Sur le terrain, les troupes manquent de tout. D’effectifs, de matériel et d’expertise. « Le manque d’unités spéciales formées aux conflits asymétriques et la faiblesse des moyens aériens sont un frein à la lutte contre-insurrectionnelle », soulignait, en février 2020, un rapport de l’International Crisis Group sur le Burkina Faso. Cette impréparation a des conséquences dramatiques. Depuis 2015, les attaques des groupes djihadistes, dont certains sont affiliés à Al-Qaeda ou à l’organisation Etat islamique dans le grand Sahara, ont fait plusieurs milliers de victimes et plus de 1 million de déplacés au Burkina Faso. L’armée en paie un lourd tribut, avec plus de 290 militaires tués. Et ressent une lassitude grandissante.
« Nous avions informé notre chef de l’insuffisance des moyens, on nous a promis des blindés qui ne sont jamais arrivés », se désole un soldat rescapé de l’attaque du 26 avril. Dans l’est du pays, les groupes armés ont profité du faible maillage sécuritaire pour s’implanter et perfectionner leur mode opératoire. « Au départ, il s’agissait de paysans disposant de peu de moyens, puis des émissaires sont venus les former. Ils maîtrisent maintenant la fabrication d’engins explosifs et possèdent des armes de guerre », confie une source sécuritaire.
Démunies, les autorités misent de plus en plus sur la privatisation de la sécurité. Afin de protéger les forestiers confrontés à cette recrudescence de violences, elles ont lancé en 2019 le projet Fomek, financé par l’Union européenne, pour créer une brigade mixte de lutte antibraconnage. L’ONG américaine Chengeta Wildlife, qui accompagnait les journalistes tués à la fin d’avril, venait d’introniser la première promotion.
Plusieurs pays de la région ont eu recours à de tels services. En 2017 et 2018, l’organisation française Wildlife Angel a ainsi formé une cinquantaine d’écogardes au Burkina Faso et au Niger, avant de suspendre ses activités dans la zone, devenue trop dangereuse. Au Bénin, où deux touristes français avaient été enlevés en 2019 dans le parc de la Pendjari – puis libérés lors d’une opération militaire française –, le gouvernement a confié la sécurisation de la réserve naturelle à l’ONG sud-africaine African Parks, qui y déploie une centaine de rangers aux méthodes contestées.

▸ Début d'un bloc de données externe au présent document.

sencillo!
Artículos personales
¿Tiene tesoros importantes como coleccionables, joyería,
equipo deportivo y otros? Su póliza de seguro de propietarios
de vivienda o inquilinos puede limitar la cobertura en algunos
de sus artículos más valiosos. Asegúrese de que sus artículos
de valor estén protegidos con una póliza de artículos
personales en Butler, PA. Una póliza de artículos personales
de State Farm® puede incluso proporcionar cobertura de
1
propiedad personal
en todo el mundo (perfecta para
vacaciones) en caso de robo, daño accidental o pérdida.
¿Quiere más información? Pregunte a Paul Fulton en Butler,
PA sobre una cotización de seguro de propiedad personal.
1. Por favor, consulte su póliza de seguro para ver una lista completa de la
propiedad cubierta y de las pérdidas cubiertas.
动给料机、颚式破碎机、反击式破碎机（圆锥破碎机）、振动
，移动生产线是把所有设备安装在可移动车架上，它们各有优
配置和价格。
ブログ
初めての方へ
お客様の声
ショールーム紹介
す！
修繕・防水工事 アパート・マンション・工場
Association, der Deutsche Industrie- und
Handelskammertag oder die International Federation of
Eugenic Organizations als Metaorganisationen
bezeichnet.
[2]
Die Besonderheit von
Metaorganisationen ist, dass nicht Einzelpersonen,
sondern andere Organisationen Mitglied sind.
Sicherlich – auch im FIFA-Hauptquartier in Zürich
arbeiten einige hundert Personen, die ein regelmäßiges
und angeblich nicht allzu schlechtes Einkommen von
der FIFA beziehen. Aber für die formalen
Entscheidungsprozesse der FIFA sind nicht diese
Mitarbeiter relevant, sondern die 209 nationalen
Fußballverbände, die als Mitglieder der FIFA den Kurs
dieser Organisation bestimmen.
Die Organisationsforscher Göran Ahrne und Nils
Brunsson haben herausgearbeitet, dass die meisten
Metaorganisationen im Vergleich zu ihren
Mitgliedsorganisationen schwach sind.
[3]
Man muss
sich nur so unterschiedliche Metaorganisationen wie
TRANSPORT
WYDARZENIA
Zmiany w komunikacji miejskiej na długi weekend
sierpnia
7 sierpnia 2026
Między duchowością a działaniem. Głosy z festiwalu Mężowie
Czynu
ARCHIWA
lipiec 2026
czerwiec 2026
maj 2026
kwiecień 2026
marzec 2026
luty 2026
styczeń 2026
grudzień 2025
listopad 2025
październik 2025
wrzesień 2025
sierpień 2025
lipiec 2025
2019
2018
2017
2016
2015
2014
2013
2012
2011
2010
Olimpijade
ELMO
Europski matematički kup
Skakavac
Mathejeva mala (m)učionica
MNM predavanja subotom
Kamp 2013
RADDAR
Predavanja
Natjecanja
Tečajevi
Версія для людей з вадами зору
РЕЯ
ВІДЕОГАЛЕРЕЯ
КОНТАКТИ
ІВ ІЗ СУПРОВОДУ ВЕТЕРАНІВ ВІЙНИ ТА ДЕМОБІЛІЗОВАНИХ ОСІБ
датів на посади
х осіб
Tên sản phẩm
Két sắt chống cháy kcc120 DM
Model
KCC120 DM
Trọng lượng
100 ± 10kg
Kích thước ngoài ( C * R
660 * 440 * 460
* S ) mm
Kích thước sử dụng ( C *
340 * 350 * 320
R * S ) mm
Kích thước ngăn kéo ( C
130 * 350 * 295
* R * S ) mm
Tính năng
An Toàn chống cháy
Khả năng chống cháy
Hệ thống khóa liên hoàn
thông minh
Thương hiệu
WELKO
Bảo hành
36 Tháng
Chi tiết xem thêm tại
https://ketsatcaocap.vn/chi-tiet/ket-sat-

Au Sahel, les milices privées ont également proliféré ces dernières années, à l’instar des Volontaires pour la défense de la patrie, officialisée en janvier 2020. Certains de ses membres attendent toujours équipement et formation, et sont régulièrement pris pour cible par les terroristes. Ils sont même accusés d’exactions. « Ces initiatives pourraient s’avérer contre-productives si l’armement des civils, toujours difficile à encadrer, aggrave les fractures locales et donne lieu à de nouvelles violences », alerte l’International Crisis Group. Au Mali voisin, selon l’ONG Human Rights Watch, des attaques attribuées à des milices ethniques ont tué plus de 600 civils en 2019.